Eagleton wrote after theory after the period of High Theory which is a period Foucault, Derrida, and postmodernists. In his After Theory, he talks of the achievements and defects of the cultural theory.
He views that cultural theory reflected upon social issues such as gender, sexuality, race, power, and environment. He sees defects of cultural theory in the inability of cultural theorists to deal with important social issues. Another defect is that cultural theorists preach transgression which he thinks is a capitalist phenomenon.
The second part of After Theory contains ideas derived from Aristotle and Marx that human beings are essentially political. They are political in terms of their need for the community to survive and of their activities which do not have meaning outside the human community.
He argues that the realization of human capacity can only be possible in a good society and when society is oppressive, the thorough development of an individual is not possible. His After Theory not only studies aspects of cultural theories such as achievements and defects but also offers new paths to be explored as ethics and politics tied together.
Raymond Williams
Raymond Williams was a Marxist cultural theorist, novelist, critic and socialist thinker. His writings encompass a wide range of literary and cultural studies and history. As a Marxist thinker, he made an important contribution to the Marxist tradition of literary theory but was reluctant to call himself a Marxist.
However, he considered himself a socialist. The chief feature of Williams’ theory is that his ideas are a translation of his practical involvement in political activities, not merely a result of his erudition.
Williams, in his early phase of writing, emphasized on ‘close reading’ of literary texts. Later on, his study rather moved towards cultural studies. Not that it was a departure from literature, Williams was still involved in literature through his fictional works.
Williams considered literature one amongst many cultural practices and rejected the idea that it is a privileged category. His other idea concerning literature is that literary work cannot be seen in isolation but rather be seen in the cultural context.
He even had a disregard for the term literature that he thought included privileged forms of writing under its purview with the exclusion of other forms of writing.
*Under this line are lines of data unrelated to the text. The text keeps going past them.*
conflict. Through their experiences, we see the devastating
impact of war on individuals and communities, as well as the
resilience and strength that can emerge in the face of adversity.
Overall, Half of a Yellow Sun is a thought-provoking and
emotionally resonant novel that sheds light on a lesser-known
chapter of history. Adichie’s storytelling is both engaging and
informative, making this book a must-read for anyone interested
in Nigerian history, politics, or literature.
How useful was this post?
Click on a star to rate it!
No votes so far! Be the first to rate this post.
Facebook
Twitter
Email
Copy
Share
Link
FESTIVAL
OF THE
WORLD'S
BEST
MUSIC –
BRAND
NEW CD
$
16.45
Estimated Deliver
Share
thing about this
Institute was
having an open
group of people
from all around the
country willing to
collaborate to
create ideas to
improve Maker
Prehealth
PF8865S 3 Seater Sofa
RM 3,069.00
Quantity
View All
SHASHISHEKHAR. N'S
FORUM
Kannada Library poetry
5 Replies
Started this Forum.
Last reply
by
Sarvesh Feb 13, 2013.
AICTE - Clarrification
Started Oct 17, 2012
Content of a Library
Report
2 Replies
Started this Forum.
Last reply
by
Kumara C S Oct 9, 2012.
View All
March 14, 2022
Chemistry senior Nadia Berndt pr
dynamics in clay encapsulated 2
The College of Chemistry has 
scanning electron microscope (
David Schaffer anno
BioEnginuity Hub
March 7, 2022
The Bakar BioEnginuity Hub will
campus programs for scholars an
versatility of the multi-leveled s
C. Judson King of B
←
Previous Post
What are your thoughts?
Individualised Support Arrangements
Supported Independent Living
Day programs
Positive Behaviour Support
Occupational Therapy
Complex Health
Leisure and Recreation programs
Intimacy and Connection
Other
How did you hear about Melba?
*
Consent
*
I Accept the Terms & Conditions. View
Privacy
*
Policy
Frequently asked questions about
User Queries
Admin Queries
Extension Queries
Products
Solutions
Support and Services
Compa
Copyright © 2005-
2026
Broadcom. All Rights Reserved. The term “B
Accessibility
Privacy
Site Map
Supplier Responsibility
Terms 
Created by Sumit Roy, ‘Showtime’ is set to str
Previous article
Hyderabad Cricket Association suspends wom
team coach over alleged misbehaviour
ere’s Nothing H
His view was that ‘writing’ not ‘literature’ is the appropriate term that can encompass all forms of writings.
One of Williams’ major works is Culture and Society that studies the culture of the West. His Culture and Society (1958) is a departure from conventional ideas about culture. In this book, he nullifies the idea that culture is a result of material conditions.
His view is that cultural forms contribute to the development of society. This thought led him to coin the term ‘cultural materialism.’ This book dwells upon ideas of writers such as Edmund Burke, William Cobbett, William Blake, William Wordsworth, George Orwell, and others.
Though Williams was a theorist himself, he was never reluctant to point out the shortcomings of theory. He argued that rejection of history by theories such as formalism, structuralism, and post-structuralism is erroneous.
For him, the rejection of history is a rejection of the possibility of change. This stance makes him believe in human efforts that he thinks can change conditions of existence. In this sense, he was a Marxist humanist.
Williams advocated human agency and their role in history in the face of post-structuralism’s emphasis on ‘de-centering’ man. Many of his contemporaries believed that meanings and values were impossible.
On the other hand, Williams believed in man’s creative and constitutive faculty that, he views, can change his own creation of meanings and values. This stance of his speaks of possibility and openness and denies narrowed notions of theory.